Asgardia – The Space Nation - c0restraint
https://asgardia.space/en/
======
dublin
Why, when watching any of the pompous Asgardia videos, am I unable to think of
anything other than this? (Rufus T. Firefly of Freedonia)
[https://www.youtube.com/watch?v=uSsUoxlSADk](https://www.youtube.com/watch?v=uSsUoxlSADk)

------
cairo_x
A step backward. Their democratic and governance system is horseshit.
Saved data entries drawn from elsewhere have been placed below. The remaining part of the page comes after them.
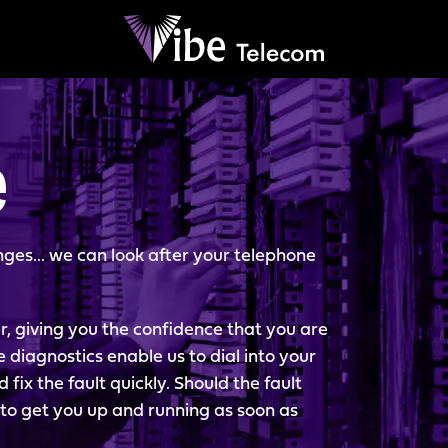
e
ges... we can look after your telephone
r, giving you the confidence that you are
e diagnostics enable us to dial into your
ix the fault quickly. Should the fault
y to get you up and running as soon as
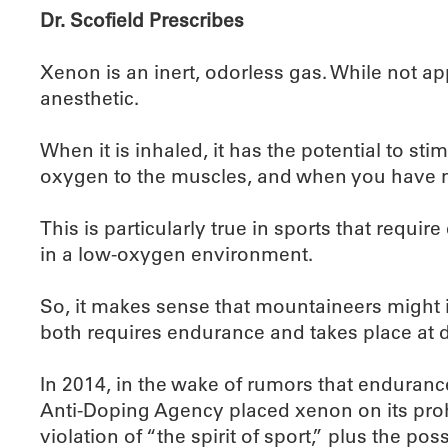
Dr. Scofield Prescribes
Xenon is an inert, odorless gas. While not a
anesthetic.
When it is inhaled, it has the potential to st
oxygen to the muscles, and when you have m
This is particularly true in sports that requir
in a low-oxygen environment.
So, it makes sense that mountaineers might i
both requires endurance and takes place at d
In 2014, in the wake of rumors that enduranc
Anti-Doping Agency placed xenon on its prohi
violation of “the spirit of sport,” plus the 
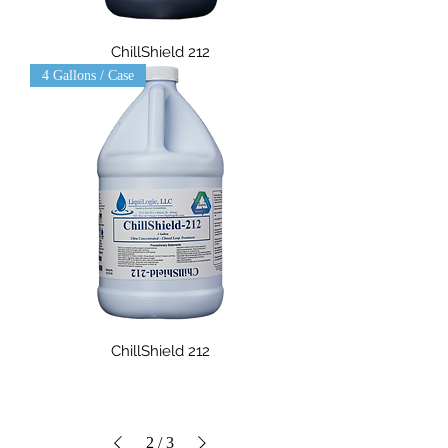
ChillShield 212
4 Gallons / Case
ChillShield 212
2
/
3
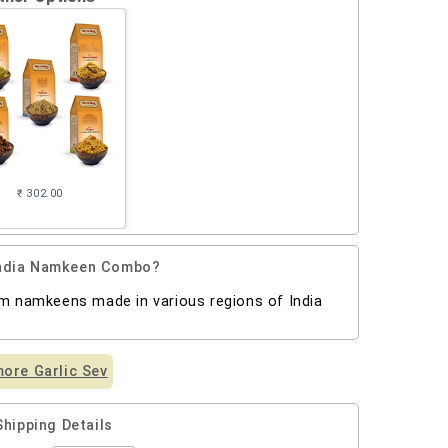
₹ 302.00
 India Namkeen Combo?
um namkeens made in various regions of India
ore Garlic Sev
Shipping Details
Elon Musk mentioned having a direct democracy on Mars. Maybe they should take
a page out of his book and go look at what the Kurds are doing with democratic
confederalism.

FYI: Democratic confederalism is a "system of popularly elected administrative
councils, allowing local communities to exercise autonomous control over their
assets, while linking to other communities via a network of confederal
councils." Decisions are made by communes in each neighborhood, village, or
city.

People vote in their own judges and military commanders, and so on, just like
in the Athenian Polis (although the Athenians _did_ use slaves for their
police force tho).

Either way, at the very least, one would hope a nation of the future would
have some kind of system of direct democracy. It would be a great testbed,
especially at this early stage, of testing different modes of bureaucracy
(automated, AI based, career bureaucratic admin, or as in the Athenians, a
required service to be fulfilled by all, much like the jury system).